**Consigne**
Recopiez sans rien changer la critique du film « La Jalousie », depuis « Vu un petit » jusqu'à « sur ce podium. » inclus.

**Passage cité**
****************************************

Vu un petit bijou de film français en NB et court (1h17). « La Jalousie » de P. Garrel
Une histoire simple (et compliquée en même temps) racontée avec une économie de moyens qui force l’admiration. Les critiques des Cahiers de Cinéma l’ont élu 7e meilleur film de l’année….et je dois dire que je ne suis pas loin de penser que ce film mérite en effet une place sur ce podium.
Le film a cette âme et émotion qui manquait complètement à « The immigrant » (de J. Gray).
Louis (père d’une jeune fille – Louis Garrel) quitte sa compagne (Clothilde – Rebecca Convenant) pour vivre avec une autre (Claudia – Anna Mouglalis – elle a une voix rauque à damner !!!- et si j’ai bien suivi compagne de Louis dans la vraie vie). Après une période (dont nous ne connaissons pas la durée) Claudia va le quitter à son tour. Louis, lui, sera seul.
En petites scènes et d’autant d’ellipses nous suivons l’évolution de ce trio (quatuor – en comptant la fille). La mise en scène – douce amère aux sons doux violents – est d’une simplicité magnifique, pas de chi-chi, et chaque scène dévoile un sentiment, un abîme, une vibration. Telle scène ou Louis dit à Claudia que ça lui fait mal de l’imaginer dans les bras d’un autre, Mme. répond par « Alors, n’imagine pas« ….(suit un blanc….) , ou l’autre ou Clothilde se trouve en face de sa fille qui a passé l’après-midi avec son père (et l’autre) et revient avec un bonnet cadeau de cette dernière….Et la mère qui encaisse, se décompose et se recompose face à la fille pour faire comme rien n’était….

****************************************

**Lignes de données**
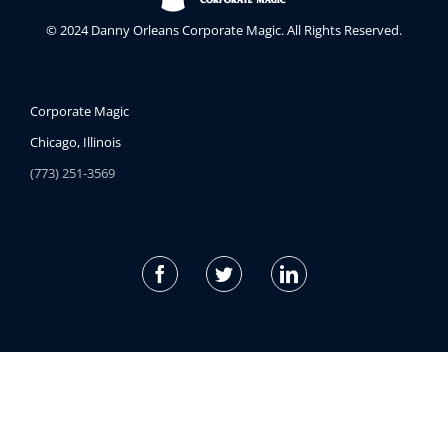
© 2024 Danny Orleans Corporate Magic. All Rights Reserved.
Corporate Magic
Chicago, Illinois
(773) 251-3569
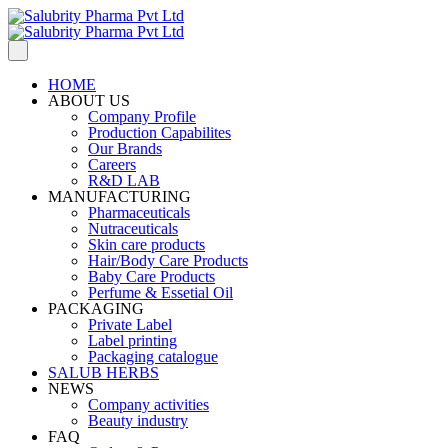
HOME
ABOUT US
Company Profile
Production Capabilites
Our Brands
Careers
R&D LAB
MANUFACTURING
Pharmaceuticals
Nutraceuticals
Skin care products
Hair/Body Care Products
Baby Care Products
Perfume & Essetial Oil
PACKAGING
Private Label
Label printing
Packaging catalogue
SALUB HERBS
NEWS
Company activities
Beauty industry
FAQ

****************************************

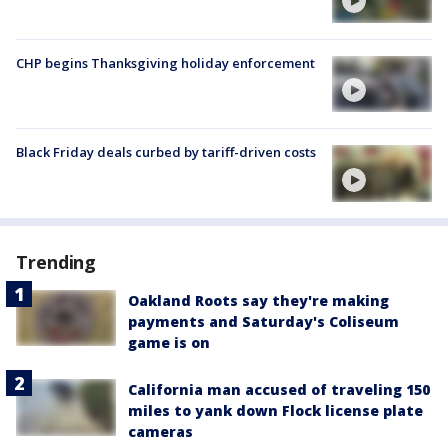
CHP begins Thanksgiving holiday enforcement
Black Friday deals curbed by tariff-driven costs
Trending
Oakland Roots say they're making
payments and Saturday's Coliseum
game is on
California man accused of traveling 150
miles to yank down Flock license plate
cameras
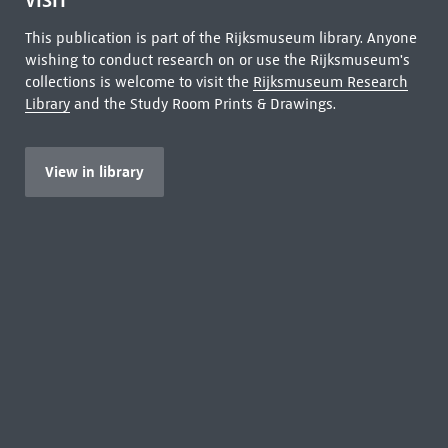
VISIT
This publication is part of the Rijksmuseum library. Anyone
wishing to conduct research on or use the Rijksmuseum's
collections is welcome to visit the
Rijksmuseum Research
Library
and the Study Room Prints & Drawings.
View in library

****************************************

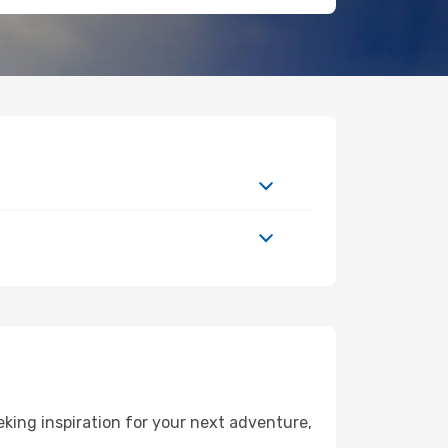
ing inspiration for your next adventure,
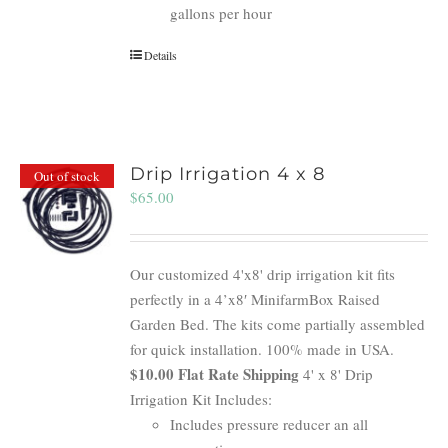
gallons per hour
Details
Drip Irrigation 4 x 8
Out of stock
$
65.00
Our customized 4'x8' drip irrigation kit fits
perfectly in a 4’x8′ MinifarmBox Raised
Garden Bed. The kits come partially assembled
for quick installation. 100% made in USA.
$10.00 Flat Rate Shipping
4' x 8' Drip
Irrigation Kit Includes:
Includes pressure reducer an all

****************************************

**Votre réponse**
Vu un petit bijou de film français en NB et court (1h17). « La Jalousie » de P. Garrel
Une histoire simple (et compliquée en même temps) racontée avec une économie de moyens qui force l’admiration. Les critiques des Cahiers de Cinéma l’ont élu 7e meilleur film de l’année….et je dois dire que je ne suis pas loin de penser que ce film mérite en effet une place sur ce podium.